TASK PROMPT: Each line in the listing below that contains "KiCad" should be returned.

THE RECORDS:
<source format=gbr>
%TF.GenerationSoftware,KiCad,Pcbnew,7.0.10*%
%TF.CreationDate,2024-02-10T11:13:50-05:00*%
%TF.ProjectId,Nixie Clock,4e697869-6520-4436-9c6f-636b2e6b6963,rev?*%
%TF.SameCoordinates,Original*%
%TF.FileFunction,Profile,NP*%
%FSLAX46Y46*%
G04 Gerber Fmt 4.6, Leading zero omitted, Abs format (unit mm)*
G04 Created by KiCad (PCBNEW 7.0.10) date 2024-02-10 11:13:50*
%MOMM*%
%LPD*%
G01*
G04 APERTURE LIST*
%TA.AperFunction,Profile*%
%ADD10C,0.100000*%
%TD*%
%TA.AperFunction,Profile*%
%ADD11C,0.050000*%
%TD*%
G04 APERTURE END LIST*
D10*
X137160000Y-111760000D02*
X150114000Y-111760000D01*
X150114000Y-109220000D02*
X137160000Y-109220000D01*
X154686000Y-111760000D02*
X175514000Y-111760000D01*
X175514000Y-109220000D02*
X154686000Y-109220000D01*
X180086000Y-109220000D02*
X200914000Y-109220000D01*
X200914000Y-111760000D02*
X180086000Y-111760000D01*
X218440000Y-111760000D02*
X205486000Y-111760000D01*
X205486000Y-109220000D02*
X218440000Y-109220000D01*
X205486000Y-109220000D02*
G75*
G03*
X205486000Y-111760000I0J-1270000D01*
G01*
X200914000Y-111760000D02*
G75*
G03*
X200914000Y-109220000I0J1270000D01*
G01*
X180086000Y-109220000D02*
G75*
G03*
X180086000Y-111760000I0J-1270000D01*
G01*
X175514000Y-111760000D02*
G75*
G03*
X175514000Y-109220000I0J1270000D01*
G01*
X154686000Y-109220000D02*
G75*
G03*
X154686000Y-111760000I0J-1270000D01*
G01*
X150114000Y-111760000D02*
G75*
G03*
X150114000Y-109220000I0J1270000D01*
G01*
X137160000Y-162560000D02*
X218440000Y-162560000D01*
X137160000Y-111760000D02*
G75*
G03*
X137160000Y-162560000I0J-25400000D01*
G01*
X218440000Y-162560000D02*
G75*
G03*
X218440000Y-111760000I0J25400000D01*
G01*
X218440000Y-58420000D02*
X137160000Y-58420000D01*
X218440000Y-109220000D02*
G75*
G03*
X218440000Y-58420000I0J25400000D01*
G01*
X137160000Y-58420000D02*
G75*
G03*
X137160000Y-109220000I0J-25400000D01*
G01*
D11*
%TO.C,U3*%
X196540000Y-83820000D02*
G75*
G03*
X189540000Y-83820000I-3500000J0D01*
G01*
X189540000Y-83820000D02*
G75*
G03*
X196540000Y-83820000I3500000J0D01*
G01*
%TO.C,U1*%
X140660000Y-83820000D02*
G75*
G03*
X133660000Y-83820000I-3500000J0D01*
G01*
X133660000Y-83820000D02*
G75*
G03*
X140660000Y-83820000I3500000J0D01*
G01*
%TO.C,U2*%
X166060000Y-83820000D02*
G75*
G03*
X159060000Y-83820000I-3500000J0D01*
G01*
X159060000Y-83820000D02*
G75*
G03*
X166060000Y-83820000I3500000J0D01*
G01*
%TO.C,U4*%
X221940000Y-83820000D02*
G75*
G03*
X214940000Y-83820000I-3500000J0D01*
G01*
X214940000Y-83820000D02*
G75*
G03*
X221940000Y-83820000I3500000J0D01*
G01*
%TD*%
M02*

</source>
--
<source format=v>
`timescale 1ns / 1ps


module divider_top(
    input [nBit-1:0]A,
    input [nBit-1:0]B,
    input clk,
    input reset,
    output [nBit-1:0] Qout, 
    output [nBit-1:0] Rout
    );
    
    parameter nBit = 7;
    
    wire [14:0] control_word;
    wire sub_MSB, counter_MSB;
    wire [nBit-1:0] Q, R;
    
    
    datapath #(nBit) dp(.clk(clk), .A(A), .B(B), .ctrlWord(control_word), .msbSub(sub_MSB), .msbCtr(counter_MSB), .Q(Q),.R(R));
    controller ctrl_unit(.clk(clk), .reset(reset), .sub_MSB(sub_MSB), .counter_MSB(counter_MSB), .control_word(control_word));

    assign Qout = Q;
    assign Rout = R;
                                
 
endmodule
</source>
* * *
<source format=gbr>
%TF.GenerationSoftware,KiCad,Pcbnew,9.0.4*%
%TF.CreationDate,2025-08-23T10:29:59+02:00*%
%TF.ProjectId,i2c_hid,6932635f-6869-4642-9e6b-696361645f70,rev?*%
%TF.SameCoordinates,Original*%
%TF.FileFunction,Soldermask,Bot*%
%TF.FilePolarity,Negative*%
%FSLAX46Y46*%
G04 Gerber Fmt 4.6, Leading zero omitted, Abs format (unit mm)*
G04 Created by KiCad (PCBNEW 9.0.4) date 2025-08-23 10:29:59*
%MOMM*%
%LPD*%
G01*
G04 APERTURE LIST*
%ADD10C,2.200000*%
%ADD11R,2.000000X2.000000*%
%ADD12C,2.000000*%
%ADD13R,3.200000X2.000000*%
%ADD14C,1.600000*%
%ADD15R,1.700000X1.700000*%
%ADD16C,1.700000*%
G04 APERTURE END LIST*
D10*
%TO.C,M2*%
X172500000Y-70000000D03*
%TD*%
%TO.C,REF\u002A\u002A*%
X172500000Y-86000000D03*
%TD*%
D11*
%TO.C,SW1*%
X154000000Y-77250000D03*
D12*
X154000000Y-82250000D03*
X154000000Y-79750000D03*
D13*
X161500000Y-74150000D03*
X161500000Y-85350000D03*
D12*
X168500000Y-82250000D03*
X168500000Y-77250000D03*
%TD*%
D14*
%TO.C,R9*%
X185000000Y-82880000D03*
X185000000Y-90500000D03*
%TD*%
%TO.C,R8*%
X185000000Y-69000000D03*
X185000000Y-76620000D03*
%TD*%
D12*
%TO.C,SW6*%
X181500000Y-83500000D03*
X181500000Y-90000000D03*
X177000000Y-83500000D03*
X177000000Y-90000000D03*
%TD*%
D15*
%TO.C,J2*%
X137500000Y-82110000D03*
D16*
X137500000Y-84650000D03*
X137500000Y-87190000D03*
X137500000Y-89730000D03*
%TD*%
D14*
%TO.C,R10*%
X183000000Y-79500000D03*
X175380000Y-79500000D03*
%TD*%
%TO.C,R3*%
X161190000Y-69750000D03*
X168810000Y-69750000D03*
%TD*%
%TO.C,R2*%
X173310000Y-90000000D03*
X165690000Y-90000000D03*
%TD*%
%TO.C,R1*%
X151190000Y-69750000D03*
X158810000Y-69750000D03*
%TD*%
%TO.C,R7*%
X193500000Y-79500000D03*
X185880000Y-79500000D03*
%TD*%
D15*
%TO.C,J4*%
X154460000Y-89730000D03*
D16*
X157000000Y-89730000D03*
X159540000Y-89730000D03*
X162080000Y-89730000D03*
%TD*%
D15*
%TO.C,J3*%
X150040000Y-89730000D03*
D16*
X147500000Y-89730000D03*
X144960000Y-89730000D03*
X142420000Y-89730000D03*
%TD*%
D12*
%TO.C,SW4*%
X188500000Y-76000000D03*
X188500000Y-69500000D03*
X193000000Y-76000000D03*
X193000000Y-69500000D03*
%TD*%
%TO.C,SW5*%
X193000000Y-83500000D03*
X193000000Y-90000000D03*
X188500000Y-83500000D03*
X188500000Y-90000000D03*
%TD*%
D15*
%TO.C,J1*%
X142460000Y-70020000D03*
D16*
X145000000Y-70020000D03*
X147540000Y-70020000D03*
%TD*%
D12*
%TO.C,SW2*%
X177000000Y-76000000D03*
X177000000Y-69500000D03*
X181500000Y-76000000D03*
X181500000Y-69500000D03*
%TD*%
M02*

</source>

RESULT OF THIS EXERCISE:
%TF.GenerationSoftware,KiCad,Pcbnew,7.0.10*%
G04 Created by KiCad (PCBNEW 7.0.10) date 2024-02-10 11:13:50*
%TF.GenerationSoftware,KiCad,Pcbnew,9.0.4*%
G04 Created by KiCad (PCBNEW 9.0.4) date 2025-08-23 10:29:59*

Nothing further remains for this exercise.